Wprowadzenie do modlitwy na Niedzielę Trójcy Świętej, 12 czerwca
Tekst: J 16, 12-15
Prośba: o głębokie więzi z Ojcem, Synem i Duchem Świętym.
Myśli pomocne w rozważaniu:
- W tych krótkich słowach, które Jezus wypowiedział przed męką, pojawia się także Ojciec oraz Duch. Nasz Bóg jest wspólnotą Osób. Każda z osób jest inna, jest różna od pozostałych, a równocześnie w głębokiej i niczym nie ograniczonej jedności z pozostałymi osobami. W Bogu więc jest zarazem różność i jedność, każda z osób jest inna, ale w bliskości z pozostałymi. Uświadom sobie w tej modlitwie te wzajemne relacje w Trójcy.
- Jesteśmy stworzeni na obraz Boga, a więc na obraz Trójcy – wspólnoty Osób. Dlatego najgłębiej w sobie jesteśmy powołani do życia w relacjach. Dlatego w naszym życiu tworzymy różne wspólnoty: małżeńską, rodzinną, przyjaciół, krewnych, koleżeńską, parafialną, itp. Rzeczywistość, którą nazywamy życiem wiecznym, zbawieniem, niebem – to głęboka więź z Bogiem i wszystkimi zbawionymi.

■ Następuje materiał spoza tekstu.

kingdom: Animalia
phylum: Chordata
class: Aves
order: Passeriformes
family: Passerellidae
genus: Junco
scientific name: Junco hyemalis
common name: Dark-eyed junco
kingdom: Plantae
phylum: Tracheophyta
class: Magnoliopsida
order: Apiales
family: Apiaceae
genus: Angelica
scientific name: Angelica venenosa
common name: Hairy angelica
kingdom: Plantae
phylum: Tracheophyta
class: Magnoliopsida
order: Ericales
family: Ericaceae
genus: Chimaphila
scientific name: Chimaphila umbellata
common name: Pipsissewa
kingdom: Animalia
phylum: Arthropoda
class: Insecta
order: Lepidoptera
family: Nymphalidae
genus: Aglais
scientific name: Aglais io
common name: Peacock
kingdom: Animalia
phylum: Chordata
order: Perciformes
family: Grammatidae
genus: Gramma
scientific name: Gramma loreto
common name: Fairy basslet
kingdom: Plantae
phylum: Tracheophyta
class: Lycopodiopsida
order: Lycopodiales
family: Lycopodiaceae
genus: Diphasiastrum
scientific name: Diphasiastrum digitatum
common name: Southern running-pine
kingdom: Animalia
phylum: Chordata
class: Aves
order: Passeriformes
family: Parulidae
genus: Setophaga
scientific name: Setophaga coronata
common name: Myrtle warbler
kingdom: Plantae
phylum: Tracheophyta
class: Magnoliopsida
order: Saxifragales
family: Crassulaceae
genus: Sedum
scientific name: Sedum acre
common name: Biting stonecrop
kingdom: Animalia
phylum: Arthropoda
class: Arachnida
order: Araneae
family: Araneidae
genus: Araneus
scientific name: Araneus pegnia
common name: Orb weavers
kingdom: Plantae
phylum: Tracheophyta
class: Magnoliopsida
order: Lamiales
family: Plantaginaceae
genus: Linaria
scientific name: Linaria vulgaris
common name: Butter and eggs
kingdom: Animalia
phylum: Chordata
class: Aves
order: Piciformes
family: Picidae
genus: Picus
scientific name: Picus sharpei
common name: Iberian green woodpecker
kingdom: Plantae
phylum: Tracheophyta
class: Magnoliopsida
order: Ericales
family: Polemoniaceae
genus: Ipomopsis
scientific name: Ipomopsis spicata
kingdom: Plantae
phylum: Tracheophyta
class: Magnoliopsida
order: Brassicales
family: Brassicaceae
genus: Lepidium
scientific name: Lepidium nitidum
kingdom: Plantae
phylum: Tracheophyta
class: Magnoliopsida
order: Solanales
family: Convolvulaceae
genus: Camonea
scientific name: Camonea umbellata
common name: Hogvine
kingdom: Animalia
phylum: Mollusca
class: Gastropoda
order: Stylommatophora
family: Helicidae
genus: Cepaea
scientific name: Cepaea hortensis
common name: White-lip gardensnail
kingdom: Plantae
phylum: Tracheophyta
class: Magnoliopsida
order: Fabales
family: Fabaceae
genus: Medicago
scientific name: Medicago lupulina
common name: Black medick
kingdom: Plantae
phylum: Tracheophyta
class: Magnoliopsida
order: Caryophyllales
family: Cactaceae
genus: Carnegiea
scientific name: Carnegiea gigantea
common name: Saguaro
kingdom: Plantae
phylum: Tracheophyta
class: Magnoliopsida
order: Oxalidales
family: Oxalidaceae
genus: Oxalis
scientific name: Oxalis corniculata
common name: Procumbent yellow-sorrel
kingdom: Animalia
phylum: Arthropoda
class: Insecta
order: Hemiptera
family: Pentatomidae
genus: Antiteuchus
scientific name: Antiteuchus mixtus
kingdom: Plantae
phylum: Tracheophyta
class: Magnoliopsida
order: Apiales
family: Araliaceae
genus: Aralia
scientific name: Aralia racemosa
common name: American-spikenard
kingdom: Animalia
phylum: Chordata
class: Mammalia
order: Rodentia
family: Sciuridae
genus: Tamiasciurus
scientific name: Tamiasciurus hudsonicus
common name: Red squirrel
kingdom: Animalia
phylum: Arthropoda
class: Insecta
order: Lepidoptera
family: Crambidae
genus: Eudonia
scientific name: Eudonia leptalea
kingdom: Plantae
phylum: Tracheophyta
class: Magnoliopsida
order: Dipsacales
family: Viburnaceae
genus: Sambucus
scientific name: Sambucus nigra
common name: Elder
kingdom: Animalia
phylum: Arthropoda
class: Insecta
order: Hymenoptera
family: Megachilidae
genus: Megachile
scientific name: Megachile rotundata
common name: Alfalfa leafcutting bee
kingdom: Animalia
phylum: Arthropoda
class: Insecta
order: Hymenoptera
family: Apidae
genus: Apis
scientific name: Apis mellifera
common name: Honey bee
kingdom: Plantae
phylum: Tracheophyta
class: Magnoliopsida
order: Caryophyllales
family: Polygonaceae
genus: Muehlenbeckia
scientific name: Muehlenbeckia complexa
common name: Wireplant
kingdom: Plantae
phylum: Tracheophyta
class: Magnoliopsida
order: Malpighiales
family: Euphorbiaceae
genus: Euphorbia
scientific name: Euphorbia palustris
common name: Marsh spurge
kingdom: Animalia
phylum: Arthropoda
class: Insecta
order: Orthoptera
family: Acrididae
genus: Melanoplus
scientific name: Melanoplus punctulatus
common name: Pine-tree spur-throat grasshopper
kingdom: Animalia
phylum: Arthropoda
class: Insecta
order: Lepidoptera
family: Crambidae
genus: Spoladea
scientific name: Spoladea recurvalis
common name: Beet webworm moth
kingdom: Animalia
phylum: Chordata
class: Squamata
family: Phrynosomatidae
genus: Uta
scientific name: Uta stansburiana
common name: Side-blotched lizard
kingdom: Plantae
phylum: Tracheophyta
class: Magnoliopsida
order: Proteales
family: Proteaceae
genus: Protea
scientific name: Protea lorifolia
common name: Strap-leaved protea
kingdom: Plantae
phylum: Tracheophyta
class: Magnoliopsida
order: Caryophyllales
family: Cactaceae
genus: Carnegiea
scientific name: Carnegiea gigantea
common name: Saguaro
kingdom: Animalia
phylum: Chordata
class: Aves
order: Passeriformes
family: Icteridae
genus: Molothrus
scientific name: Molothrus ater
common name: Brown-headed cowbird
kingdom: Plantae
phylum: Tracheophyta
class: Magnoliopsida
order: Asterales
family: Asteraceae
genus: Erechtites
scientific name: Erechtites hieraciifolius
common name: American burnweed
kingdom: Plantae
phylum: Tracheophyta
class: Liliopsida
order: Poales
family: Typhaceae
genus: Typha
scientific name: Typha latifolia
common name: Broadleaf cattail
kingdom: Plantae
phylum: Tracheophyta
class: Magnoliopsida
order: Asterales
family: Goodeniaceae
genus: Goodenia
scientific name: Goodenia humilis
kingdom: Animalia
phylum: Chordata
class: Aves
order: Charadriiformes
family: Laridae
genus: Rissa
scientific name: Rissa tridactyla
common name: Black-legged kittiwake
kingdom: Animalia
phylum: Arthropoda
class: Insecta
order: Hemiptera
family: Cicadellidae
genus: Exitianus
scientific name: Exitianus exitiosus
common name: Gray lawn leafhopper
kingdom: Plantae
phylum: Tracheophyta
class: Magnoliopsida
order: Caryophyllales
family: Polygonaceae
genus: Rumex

- Jezus przyszedł na świat, aby nam to wszystko powiedzieć. Przez grzech bowiem człowiek zerwał wszelkie więzi, jakie miał do tej pory. A ponieważ bez więzi nie może żyć, więc chodzimy po tym świecie szukając relacji. Tęsknimy za takimi, przy których będziemy mogli wyjść i pokazać się bez lęku takimi, jacy naprawdę jesteśmy. Tymczasem w przedziwny sposób grzech wpędza nas w poczucie winy i pcha nas do ukrywania się wśród drzew ogrodu Eden. To ukrywanie się jest związane ze wstydem, a równocześnie jakby wołaniem „znajdź mnie, potrzebuję relacji”.
- Kiedy Jezus odszedł do nieba, to Duch Święty, posłany od Ojca, mówi do naszych serc słowa Boga: kocham Cię. Kiedy będziemy wierzy Jego słowu, wtedy powoli przestaniemy się lękać o siebie i swoją „nagość” i będziemy mogli stanąć przed Nim takimi, jacy jesteśmy. Wtedy doświadczymy głębokiej ulgi i równie głębokiego spotkania z Tym, który jest Ojcem, Synem i Duchem Świętym. I tym właśnie jest zbawienie.
Na koniec tej modlitwy porozmawiaj z Jezusem o tym wszystkim, co Cię najbardziej poruszy, co przeżyjesz jako ważne dla Twego życia. Te poruszenia zapisz w swoim dzienniku, by bardziej Cię dotknęły i miały moc przemienić Twoje życie.